Dozens Dead in Last Typhoon to Hit Philippines This Year

Karl Romano and Jeoffrey Maitem
Dagupan and Davao, Philippines
181230_PH_Typhoon_1000.jpg People navigate a flooded street in the town of Baao in Camarines Sur province on December 30, 2018.

Dozens of people died and thousands fled their homes after a tropical storm slammed the Philippines at the weekend, dumping heavy rain over large areas in the eastern seaboard as the country prepared to greet the New Year, authorities said Sunday.

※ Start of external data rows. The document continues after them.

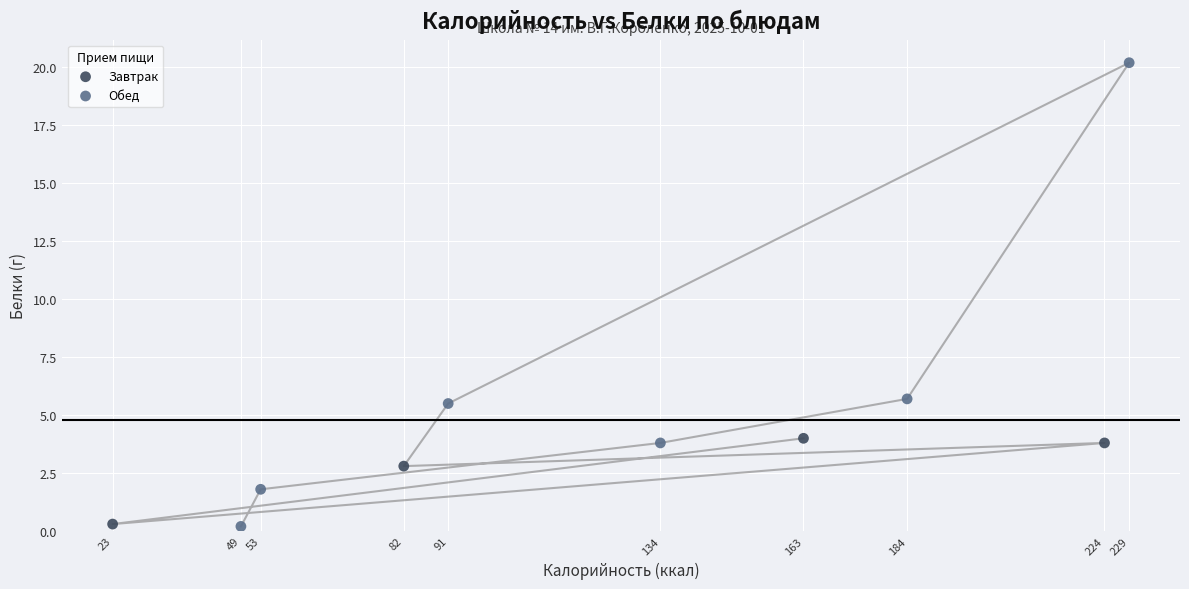

Which series has the widest spread of Y values?

Обед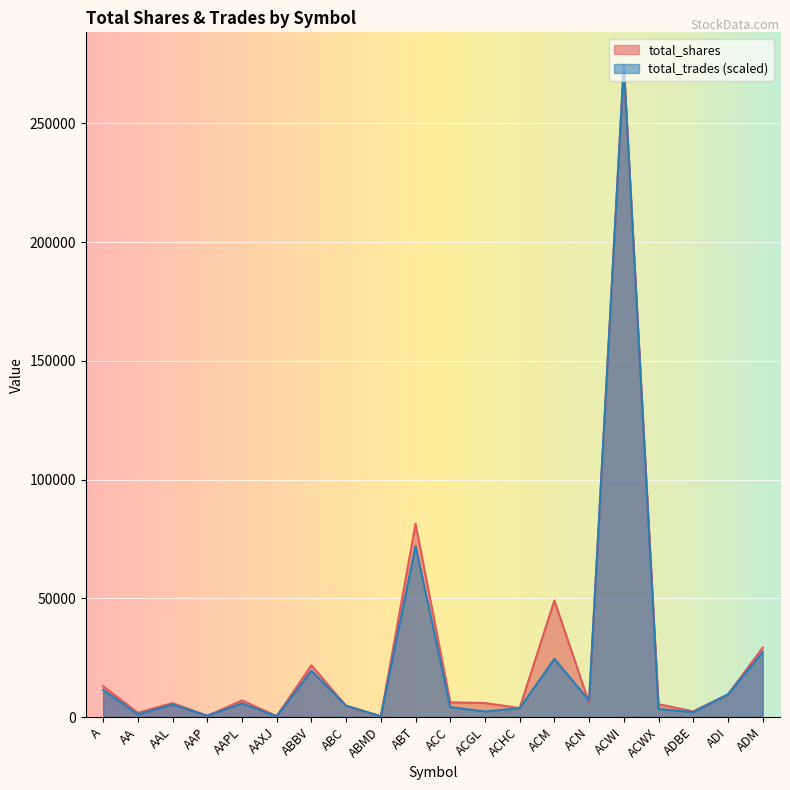

What position from the right is ABT?

11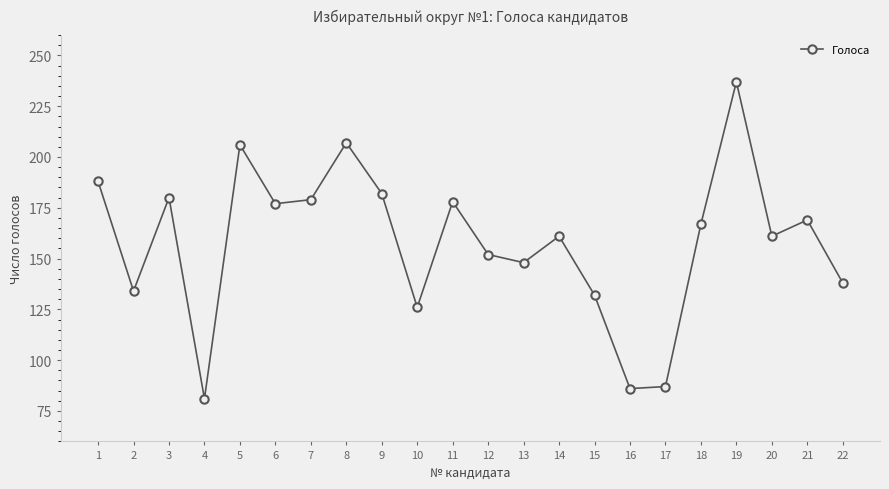

The chart shows a value of 237 at 19. True or false?

True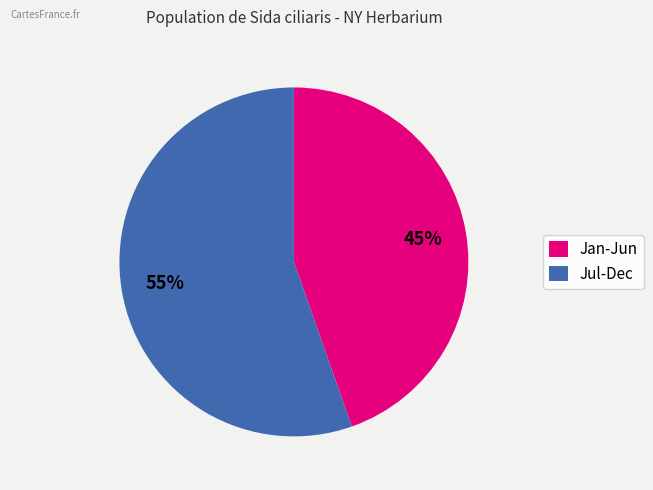

To the nearest percent, what is the average slice percentage?

50%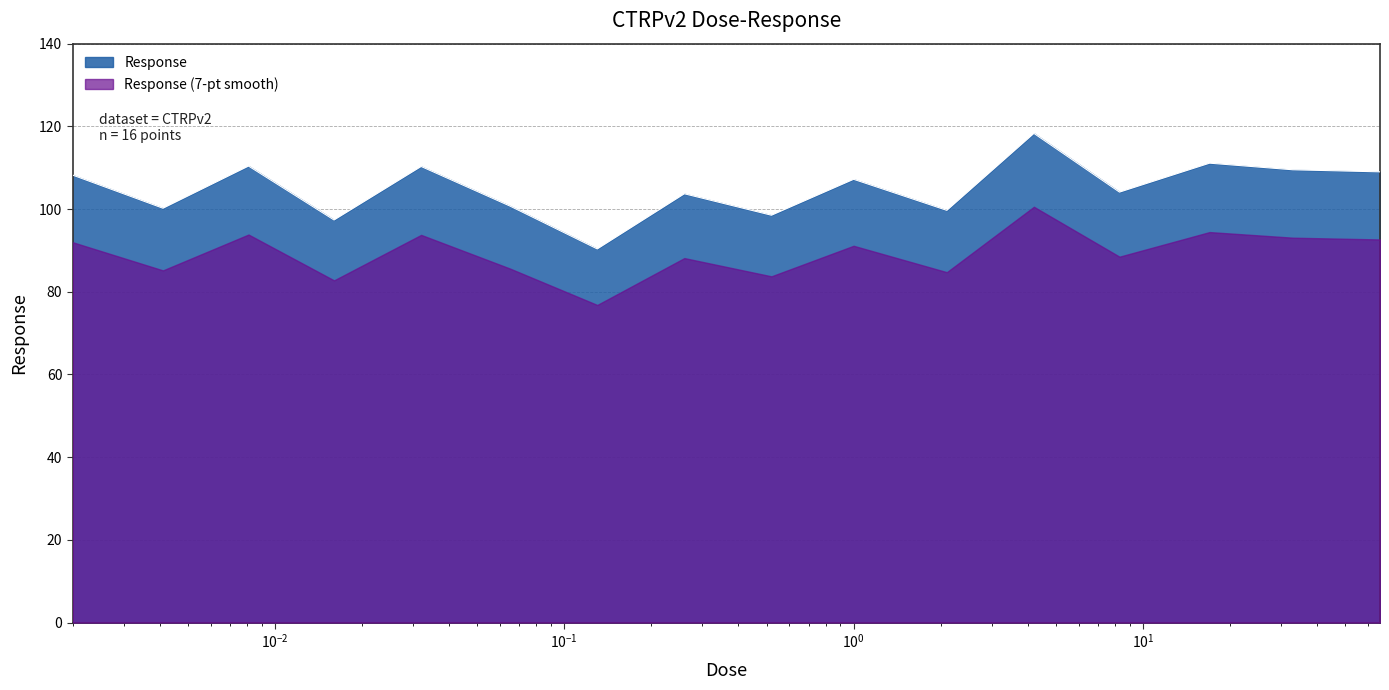

What is the ratio of the value at 0.52 to the value at 0.0041?

1.0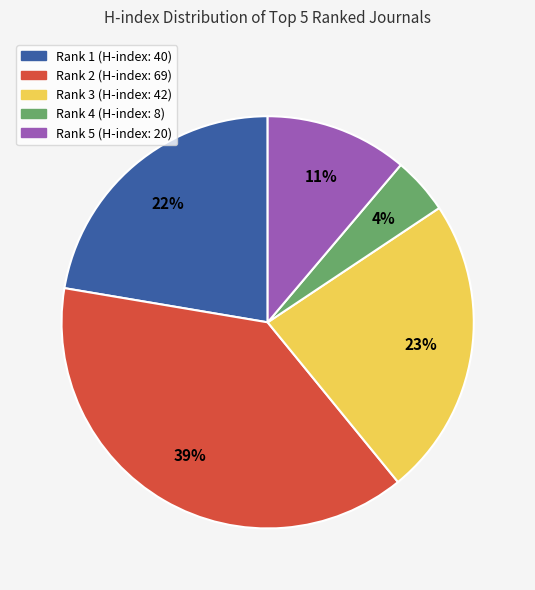

Approximately how many times larger is the value at Rank 4 (H-index: 8) compared to Rank 5 (H-index: 20)?

0.4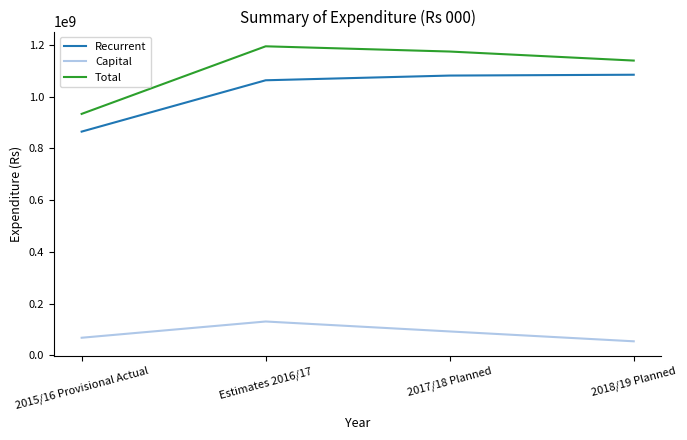

What is the sum of all Total values?

4439699637.4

The number of people who have died due to rain-induced floods and landslides has reached 45 in the Bicol region, regional Office of Civil Defense director Claudio Yucot said.

“These are initial reports,” he told reporters. “The figure can still go up because there are reports of missing.”

In giving a breakdown of the deaths by area, the regional office said 13 died in Albay province; 16 in Camarines Sur; three in Camarines Norte; six in Sorsogon; and seven in Masbate.

Yucot said the public may have let their guard down after the government’s weather agency downgraded the storm's severity warning.

“Many people chose to stay at home after the storm warning was downgraded,” Yucot said, adding that residents in low lying areas in the town of Tiwi had reported hearing a loud sound before water came tumbling down of the slopes causing floods.

The storm, given the local name "Usman,"  struck on Saturday evening, as most of the Catholic country was preparing for the New Year. It churned maximum winds of 55 kilometres (34 miles) an hour and gusts of 65 kph (40 mph). The storm did not raise alarm in a country used to weathering some 20 storms a year, some of them devastating.

Manila’s disaster risk agency spokesman, Edgar Posadas, said that officials had done their part in raising warnings, and had told residents in the storm’s path to take precautions days before it hit.

"The government has played its role here. What we need is immediate action and sincere participation of the people in the communities in times of calamities,” Posadas said.

According to reports, more than 22,000 people fled their homes ahead of the storm.

Manuel Damo, the disaster relief chief in the town of Tiwi, said seven bodies, most of them minors, were retrieved Sunday in the landslide-hit town.

The victims must have relaxed after Usman was declared a low pressure area. Most people opted to stay at home than go to evacuation sites. They didn’t know that the rain would be more dangerous than the storm,” Damo said.

In September, typhoon Mangkhut unleashed heavy rains and barreled through the nation with winds of 170 kph (105 mph) and 260 kph (160 mph) gusts, causing two major landslides that left 141 people dead.